### SELECTED PASSAGE:
Climate Security Next Steps for the U.S. Government
In the 21st century, addressing national security risks to Americans means tackling climate security. Here are a few key recommendations for how the Biden administration should do just that.
Published by The Lawfare Institute
in Cooperation With
In late 2018 and early 2019, climate change-related flooding devastated three critical United States military bases: Marine Corps Base Camp Lejeune on the North Carolina coast, Tyndall Air Force Base on the Gulf Coast and Offutt Air Force Base in Nebraska, home to U.S. Strategic Command. Overall, in 2019 the United States experienced 14 climate-related disasters that cost more than $1 billion, and Arctic temperatures hit a record high. It was against this backdrop that the Climate Security Advisory Group, an organization of military and security practitioners that we organize, released a Climate Security Plan for America—which called on the U.S. president to recognize climate change as a vital national security threat, and issue a national strategy to fulfill a “responsibility to prepare for and prevent” that threat.

### ASSIGNMENT A:
According to the climate security text, which flooded base is home to U.S. Strategic Command?
The listing has no connection to the climate security text.

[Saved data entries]
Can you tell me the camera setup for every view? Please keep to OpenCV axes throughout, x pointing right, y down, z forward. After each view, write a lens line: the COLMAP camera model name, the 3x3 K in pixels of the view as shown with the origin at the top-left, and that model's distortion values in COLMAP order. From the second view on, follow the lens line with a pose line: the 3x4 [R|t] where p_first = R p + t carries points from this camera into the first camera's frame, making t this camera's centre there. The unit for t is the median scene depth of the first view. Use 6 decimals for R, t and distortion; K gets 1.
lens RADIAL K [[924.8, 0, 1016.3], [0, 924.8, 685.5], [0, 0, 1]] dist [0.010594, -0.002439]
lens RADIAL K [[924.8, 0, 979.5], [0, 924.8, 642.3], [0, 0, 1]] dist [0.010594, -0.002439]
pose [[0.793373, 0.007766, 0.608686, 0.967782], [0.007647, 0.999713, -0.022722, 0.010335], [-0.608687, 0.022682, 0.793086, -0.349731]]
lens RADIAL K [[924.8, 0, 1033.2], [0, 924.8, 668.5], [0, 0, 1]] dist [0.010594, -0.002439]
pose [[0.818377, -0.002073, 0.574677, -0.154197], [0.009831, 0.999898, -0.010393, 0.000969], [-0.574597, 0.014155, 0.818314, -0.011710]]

### ASSIGNMENT B:
Turn the listing into a two-column CSV with the columns request and response, one row per request. Put its text and its answer each in a single quoted field with line breaks replaced by spaces. Begin at the first line of the listing and stop after the line that contains "685.5], [0, 0, 1]] dist [0.010594, -0.002439]".

### ANSWER AREA A:
Offutt Air Force Base in Nebraska.

### ANSWER AREA B:
request,response
"Can you tell me the camera setup for every view? Please keep to OpenCV axes throughout, x pointing right, y down, z forward. After each view, write a lens line: the COLMAP camera model name, the 3x3 K in pixels of the view as shown with the origin at the top-left, and that model's distortion values in COLMAP order. From the second view on, follow the lens line with a pose line: the 3x4 [R|t] where p_first = R p + t carries points from this camera into the first camera's frame, making t this camera's centre there. The unit for t is the median scene depth of the first view. Use 6 decimals for R, t and distortion; K gets 1.","lens RADIAL K [[924.8, 0, 1016.3], [0, 924.8, 685.5], [0, 0, 1]] dist [0.010594, -0.002439]"